__GOAL OF THE EXERCISE__
The lines below that include "wrist" are to be found and copied.
____
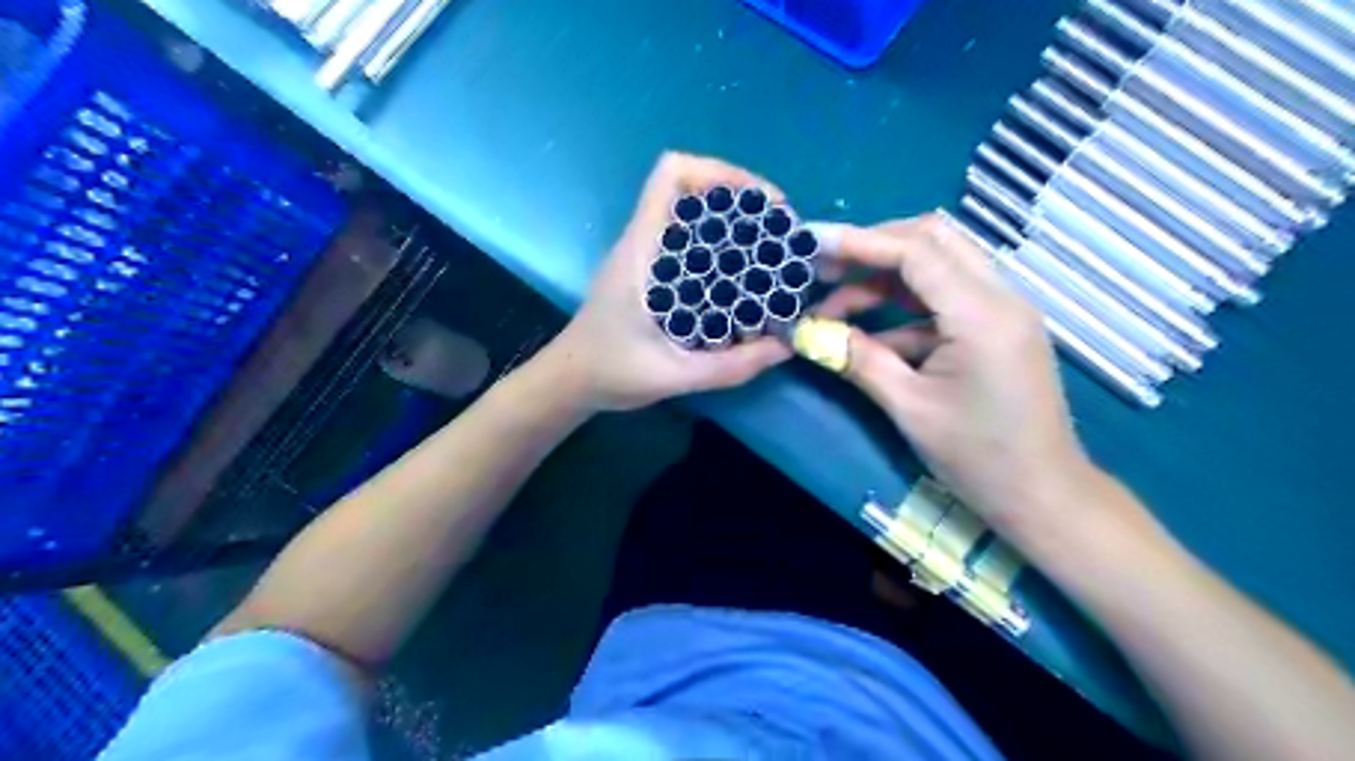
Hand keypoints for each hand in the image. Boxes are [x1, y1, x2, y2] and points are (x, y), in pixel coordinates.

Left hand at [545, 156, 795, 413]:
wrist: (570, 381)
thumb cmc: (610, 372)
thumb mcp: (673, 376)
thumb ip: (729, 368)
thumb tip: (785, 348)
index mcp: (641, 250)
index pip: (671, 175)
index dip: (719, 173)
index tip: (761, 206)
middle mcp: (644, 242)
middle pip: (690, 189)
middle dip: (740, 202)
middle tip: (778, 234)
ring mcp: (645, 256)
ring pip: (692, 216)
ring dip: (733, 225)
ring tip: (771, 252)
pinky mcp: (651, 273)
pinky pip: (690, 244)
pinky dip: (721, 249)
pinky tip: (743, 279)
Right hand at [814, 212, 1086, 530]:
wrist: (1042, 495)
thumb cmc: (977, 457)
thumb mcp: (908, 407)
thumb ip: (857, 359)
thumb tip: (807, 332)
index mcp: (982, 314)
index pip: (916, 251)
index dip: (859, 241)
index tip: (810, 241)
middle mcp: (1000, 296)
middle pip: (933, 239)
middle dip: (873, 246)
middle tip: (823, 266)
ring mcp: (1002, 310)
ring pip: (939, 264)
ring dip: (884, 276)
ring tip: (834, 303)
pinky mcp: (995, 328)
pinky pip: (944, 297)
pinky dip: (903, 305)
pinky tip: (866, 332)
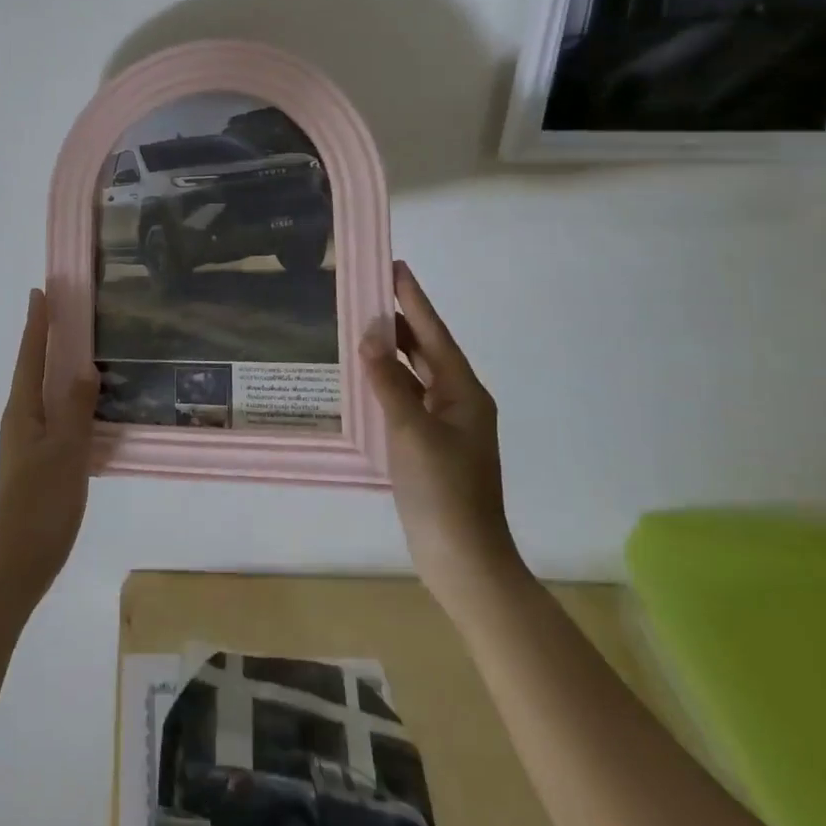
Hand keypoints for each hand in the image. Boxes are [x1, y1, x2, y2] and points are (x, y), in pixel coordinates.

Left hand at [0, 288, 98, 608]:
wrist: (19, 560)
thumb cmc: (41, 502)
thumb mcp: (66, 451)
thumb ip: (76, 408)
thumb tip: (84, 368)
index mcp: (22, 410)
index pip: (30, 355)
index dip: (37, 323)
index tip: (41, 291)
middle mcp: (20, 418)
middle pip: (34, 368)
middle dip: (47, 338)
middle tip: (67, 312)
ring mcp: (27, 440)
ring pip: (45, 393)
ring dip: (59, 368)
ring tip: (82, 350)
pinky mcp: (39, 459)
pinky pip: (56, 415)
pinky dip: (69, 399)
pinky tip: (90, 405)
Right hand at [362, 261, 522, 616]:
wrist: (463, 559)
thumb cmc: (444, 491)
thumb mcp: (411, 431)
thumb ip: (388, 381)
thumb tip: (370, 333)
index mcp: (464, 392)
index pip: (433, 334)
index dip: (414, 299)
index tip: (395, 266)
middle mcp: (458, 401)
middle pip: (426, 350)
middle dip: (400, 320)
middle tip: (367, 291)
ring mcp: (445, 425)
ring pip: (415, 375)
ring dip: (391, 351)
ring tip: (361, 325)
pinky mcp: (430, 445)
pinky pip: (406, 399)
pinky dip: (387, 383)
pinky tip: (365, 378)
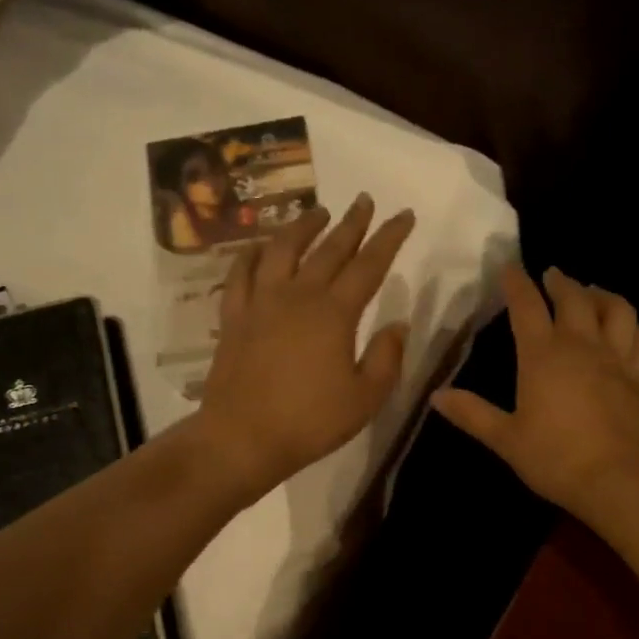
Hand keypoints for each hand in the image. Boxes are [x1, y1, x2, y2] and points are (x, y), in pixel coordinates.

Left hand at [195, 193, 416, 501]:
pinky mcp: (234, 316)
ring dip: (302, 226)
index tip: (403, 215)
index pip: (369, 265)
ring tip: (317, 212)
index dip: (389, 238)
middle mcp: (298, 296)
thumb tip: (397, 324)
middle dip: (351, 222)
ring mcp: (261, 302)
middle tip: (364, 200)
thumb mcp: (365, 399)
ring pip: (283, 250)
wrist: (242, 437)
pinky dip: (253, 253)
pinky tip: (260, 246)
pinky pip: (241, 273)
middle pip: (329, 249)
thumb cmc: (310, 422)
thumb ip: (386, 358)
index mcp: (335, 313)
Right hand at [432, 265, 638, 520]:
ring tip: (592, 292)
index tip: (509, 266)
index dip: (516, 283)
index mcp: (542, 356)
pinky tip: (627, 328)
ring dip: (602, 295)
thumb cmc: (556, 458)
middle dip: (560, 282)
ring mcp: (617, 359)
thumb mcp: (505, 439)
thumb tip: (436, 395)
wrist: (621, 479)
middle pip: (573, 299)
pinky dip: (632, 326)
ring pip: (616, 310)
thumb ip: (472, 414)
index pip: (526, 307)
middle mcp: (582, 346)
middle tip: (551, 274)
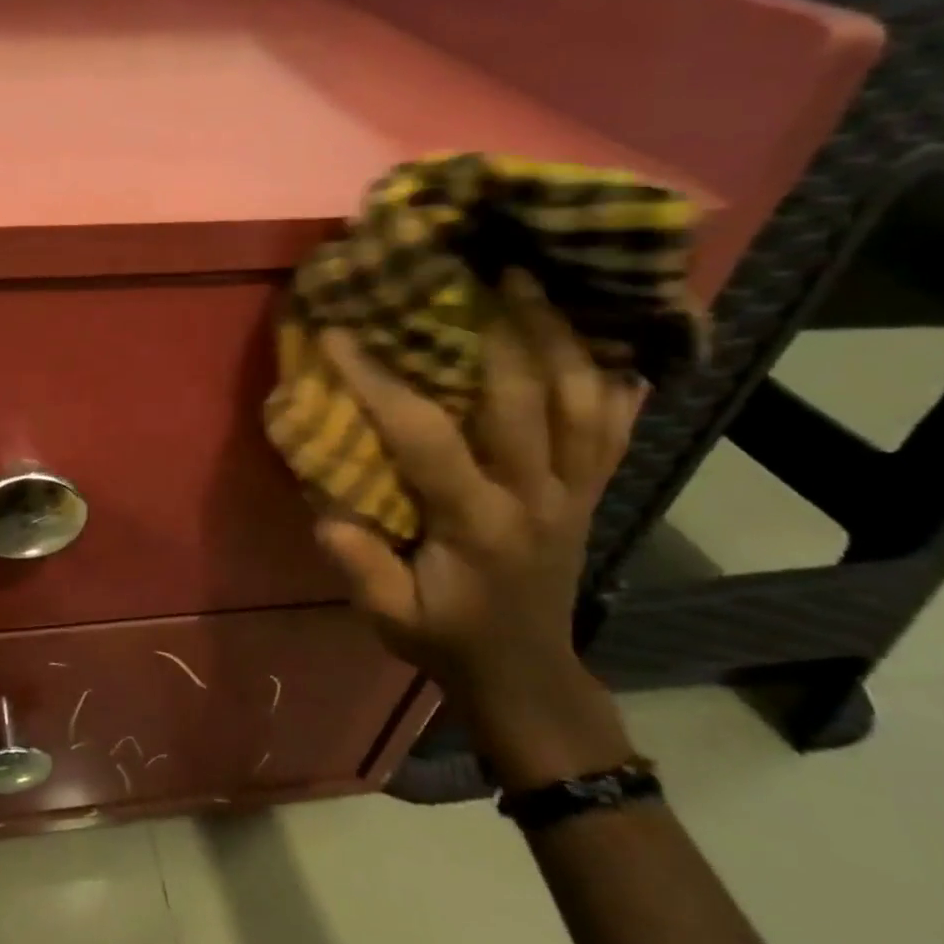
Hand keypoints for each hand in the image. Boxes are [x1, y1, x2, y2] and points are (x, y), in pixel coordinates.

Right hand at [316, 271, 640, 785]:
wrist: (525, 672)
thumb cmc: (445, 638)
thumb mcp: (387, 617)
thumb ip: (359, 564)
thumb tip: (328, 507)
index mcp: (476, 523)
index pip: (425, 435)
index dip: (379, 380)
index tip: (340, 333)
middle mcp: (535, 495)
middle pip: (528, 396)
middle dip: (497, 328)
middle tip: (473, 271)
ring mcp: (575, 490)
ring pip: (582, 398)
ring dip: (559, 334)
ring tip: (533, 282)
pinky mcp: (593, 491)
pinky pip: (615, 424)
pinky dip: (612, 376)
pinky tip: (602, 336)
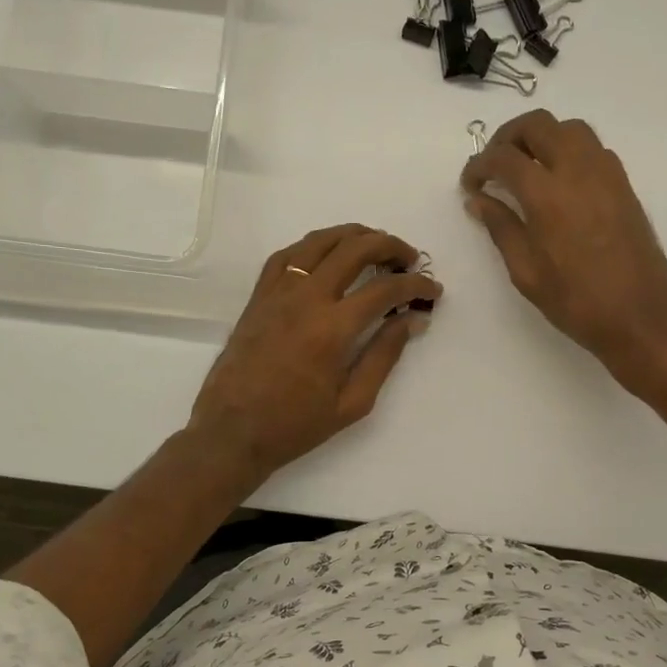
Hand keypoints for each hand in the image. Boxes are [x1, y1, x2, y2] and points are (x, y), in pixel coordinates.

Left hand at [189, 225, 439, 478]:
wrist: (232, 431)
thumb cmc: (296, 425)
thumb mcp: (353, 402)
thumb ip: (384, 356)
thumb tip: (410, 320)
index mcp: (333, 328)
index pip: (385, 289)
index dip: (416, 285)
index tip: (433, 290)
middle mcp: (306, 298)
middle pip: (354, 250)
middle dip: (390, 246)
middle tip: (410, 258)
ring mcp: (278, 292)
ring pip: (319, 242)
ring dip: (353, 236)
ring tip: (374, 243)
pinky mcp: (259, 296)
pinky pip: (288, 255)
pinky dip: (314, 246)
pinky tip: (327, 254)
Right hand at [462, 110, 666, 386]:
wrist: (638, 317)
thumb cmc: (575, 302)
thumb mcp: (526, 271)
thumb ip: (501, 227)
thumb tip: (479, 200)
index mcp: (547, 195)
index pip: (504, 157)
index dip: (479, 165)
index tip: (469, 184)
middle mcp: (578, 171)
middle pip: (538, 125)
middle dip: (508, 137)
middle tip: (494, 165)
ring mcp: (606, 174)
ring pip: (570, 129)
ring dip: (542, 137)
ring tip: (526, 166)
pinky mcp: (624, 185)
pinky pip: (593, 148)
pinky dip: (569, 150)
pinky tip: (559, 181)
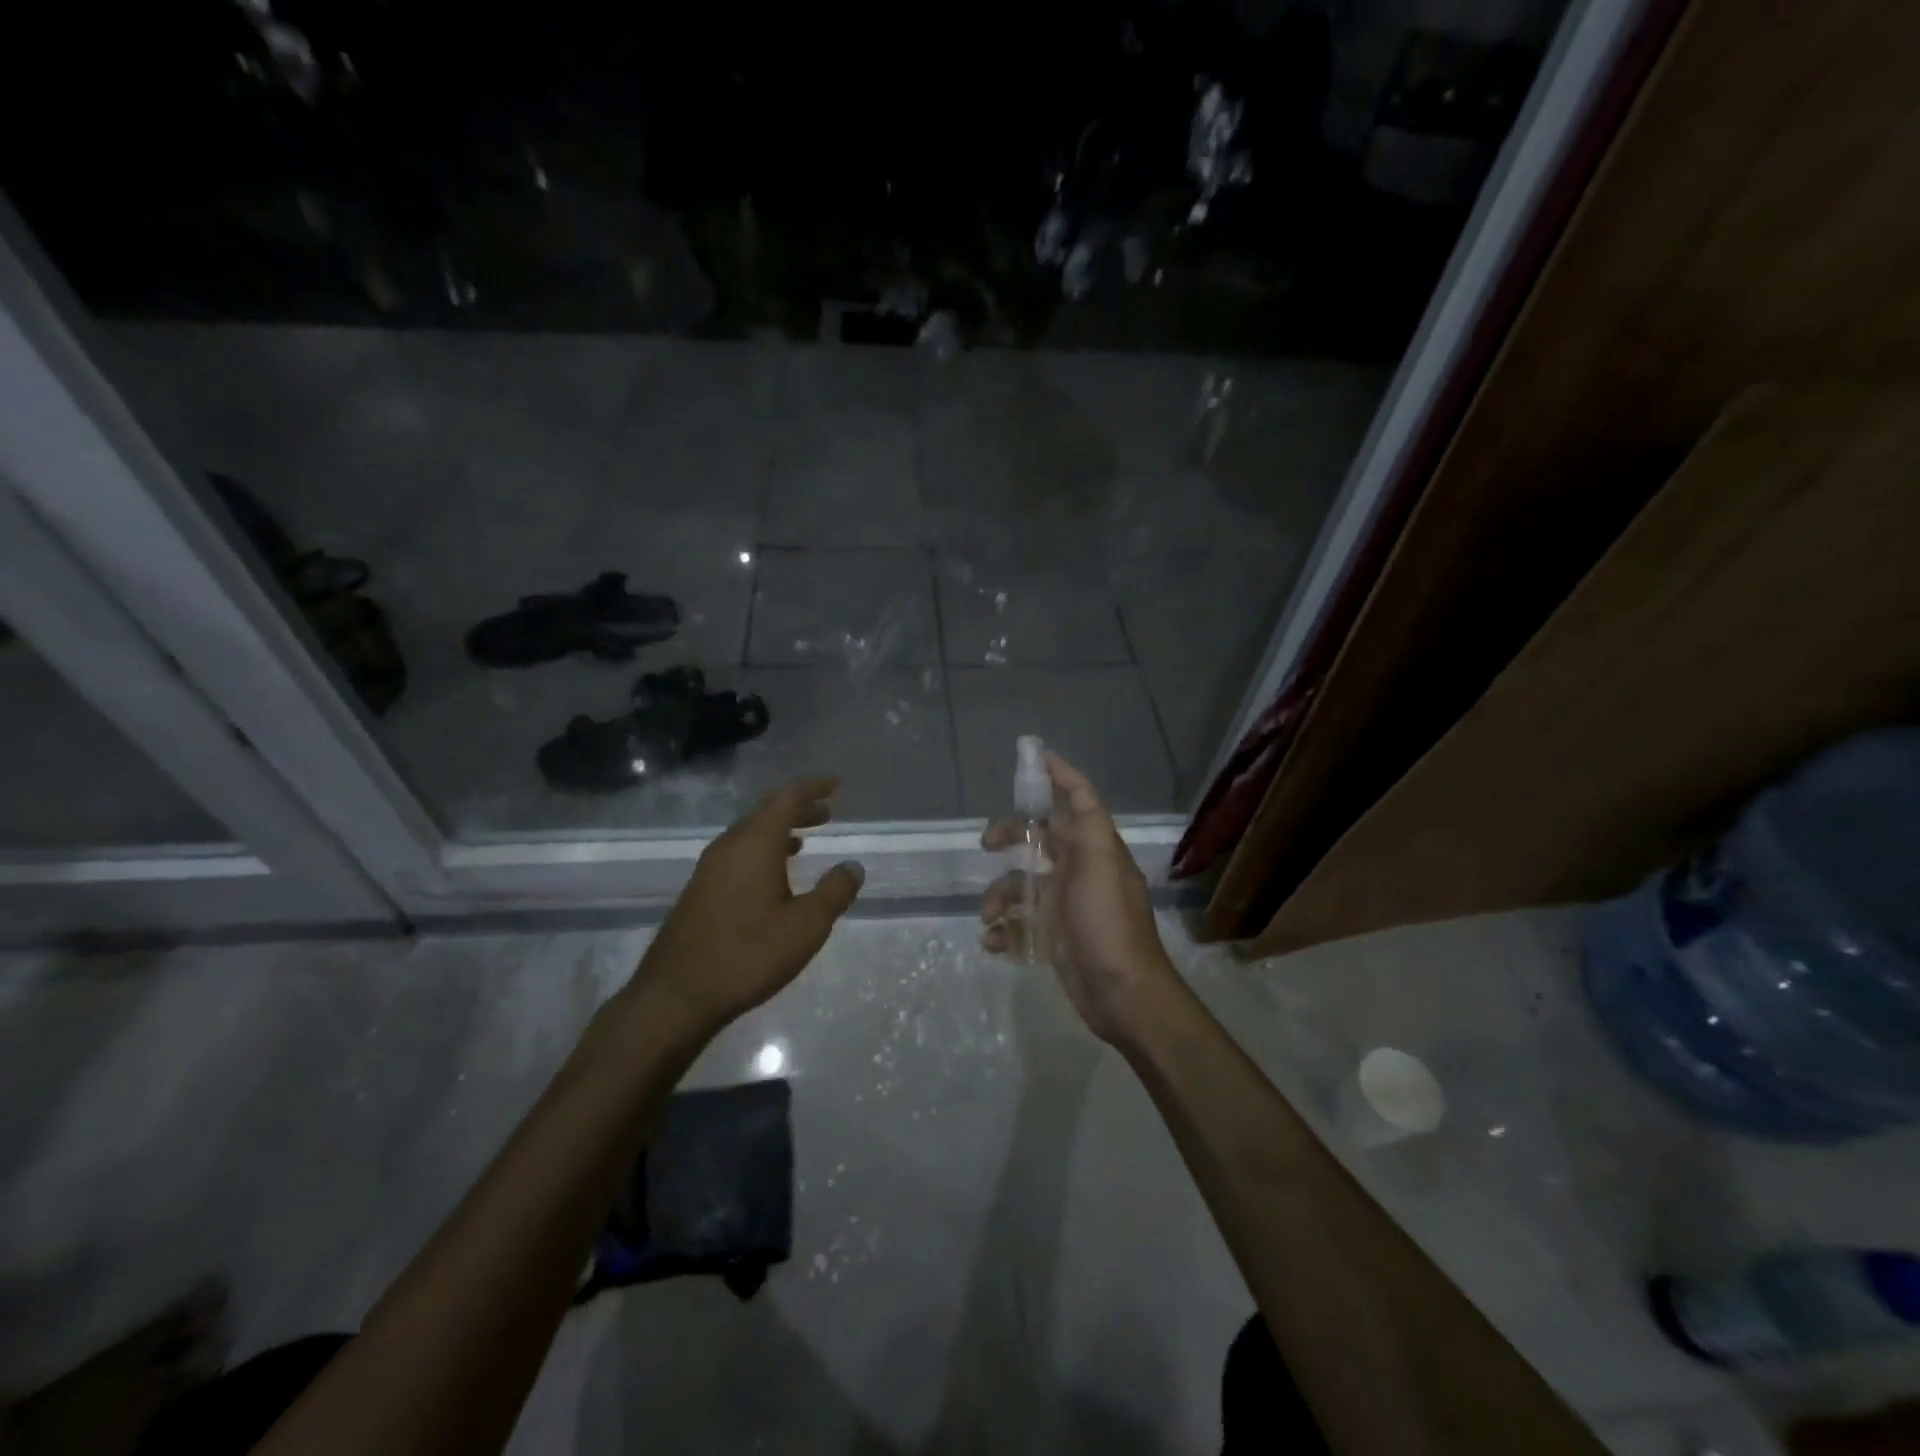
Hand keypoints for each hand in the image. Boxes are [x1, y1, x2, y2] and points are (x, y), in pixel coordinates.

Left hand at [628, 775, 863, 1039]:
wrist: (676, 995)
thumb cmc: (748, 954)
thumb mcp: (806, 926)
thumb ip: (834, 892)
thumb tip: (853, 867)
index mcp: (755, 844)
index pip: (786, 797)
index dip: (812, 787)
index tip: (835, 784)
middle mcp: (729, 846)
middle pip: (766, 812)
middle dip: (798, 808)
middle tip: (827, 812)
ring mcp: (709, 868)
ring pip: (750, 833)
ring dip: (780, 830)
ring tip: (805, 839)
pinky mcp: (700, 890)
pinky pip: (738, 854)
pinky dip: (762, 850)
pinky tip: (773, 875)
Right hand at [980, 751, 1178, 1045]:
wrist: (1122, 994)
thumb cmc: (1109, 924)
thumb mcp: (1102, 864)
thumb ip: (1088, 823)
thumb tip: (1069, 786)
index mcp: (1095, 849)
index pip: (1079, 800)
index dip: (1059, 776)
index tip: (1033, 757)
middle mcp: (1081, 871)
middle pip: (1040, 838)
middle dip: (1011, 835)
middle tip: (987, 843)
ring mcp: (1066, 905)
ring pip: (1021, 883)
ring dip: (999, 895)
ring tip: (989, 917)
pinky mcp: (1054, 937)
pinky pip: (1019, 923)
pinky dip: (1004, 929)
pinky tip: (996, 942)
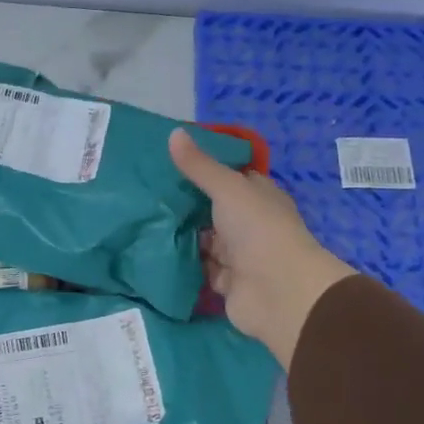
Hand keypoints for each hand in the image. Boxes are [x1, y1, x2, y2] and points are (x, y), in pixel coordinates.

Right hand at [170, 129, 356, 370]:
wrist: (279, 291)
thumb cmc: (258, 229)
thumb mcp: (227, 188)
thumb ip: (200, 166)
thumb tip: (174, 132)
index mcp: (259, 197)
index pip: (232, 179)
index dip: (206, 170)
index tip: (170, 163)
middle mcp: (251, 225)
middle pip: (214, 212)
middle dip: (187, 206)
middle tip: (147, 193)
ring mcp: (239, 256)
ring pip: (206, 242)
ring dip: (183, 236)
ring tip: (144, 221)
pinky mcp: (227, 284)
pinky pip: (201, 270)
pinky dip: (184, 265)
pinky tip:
____
__FINAL ANSWER__
wrist: (570, 381)
wrist: (1042, 495)
wrist: (19, 560)
wrist: (463, 559)
wrist: (242, 437)
wrist: (621, 479)
wrist: (525, 672)
wrist: (232, 431)
wrist: (638, 317)
wrist: (676, 995)
wrist: (1122, 994)
wrist: (279, 291)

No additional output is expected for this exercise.